▶ _Work task_
Output, word for word, the span of lines that starts at the one containing "Figure 2. XPS" and ends at the last line of the records.

(Data extracts)

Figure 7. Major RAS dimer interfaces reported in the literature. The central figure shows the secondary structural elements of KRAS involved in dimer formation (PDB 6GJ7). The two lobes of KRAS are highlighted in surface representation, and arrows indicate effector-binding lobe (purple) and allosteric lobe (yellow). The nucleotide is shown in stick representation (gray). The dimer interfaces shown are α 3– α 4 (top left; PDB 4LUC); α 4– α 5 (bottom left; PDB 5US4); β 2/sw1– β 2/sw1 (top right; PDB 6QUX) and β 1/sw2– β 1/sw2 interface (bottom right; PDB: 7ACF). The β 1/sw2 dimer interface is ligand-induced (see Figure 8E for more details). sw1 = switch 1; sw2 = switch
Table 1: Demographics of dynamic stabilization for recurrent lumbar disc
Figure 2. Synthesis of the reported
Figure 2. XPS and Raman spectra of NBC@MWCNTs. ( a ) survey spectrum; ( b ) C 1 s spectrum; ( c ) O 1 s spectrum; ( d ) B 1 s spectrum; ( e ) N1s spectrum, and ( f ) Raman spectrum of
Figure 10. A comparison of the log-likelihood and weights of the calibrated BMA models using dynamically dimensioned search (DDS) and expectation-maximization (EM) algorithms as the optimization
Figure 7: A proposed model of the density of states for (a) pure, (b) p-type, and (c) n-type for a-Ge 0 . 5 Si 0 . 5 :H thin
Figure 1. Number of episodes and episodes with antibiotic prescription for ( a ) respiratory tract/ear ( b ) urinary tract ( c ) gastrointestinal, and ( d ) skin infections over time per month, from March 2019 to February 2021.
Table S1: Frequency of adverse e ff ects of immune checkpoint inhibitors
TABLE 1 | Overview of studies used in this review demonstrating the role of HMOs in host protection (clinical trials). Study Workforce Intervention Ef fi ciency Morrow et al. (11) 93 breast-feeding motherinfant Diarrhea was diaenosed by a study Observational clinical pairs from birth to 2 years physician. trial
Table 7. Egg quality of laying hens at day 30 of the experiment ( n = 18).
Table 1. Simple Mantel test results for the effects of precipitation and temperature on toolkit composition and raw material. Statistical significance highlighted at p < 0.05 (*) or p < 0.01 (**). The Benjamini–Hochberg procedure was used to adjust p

(End Data extracts)

▶ _Answer to this problem_
Figure 2. XPS and Raman spectra of NBC@MWCNTs. ( a ) survey spectrum; ( b ) C 1 s spectrum; ( c ) O 1 s spectrum; ( d ) B 1 s spectrum; ( e ) N1s spectrum, and ( f ) Raman spectrum of
Figure 10. A comparison of the log-likelihood and weights of the calibrated BMA models using dynamically dimensioned search (DDS) and expectation-maximization (EM) algorithms as the optimization
Figure 7: A proposed model of the density of states for (a) pure, (b) p-type, and (c) n-type for a-Ge 0 . 5 Si 0 . 5 :H thin
Figure 1. Number of episodes and episodes with antibiotic prescription for ( a ) respiratory tract/ear ( b ) urinary tract ( c ) gastrointestinal, and ( d ) skin infections over time per month, from March 2019 to February 2021.
Table S1: Frequency of adverse e ff ects of immune checkpoint inhibitors
TABLE 1 | Overview of studies used in this review demonstrating the role of HMOs in host protection (clinical trials). Study Workforce Intervention Ef fi ciency Morrow et al. (11) 93 breast-feeding motherinfant Diarrhea was diaenosed by a study Observational clinical pairs from birth to 2 years physician. trial
Table 7. Egg quality of laying hens at day 30 of the experiment ( n = 18).
Table 1. Simple Mantel test results for the effects of precipitation and temperature on toolkit composition and raw material. Statistical significance highlighted at p < 0.05 (*) or p < 0.01 (**). The Benjamini–Hochberg procedure was used to adjust p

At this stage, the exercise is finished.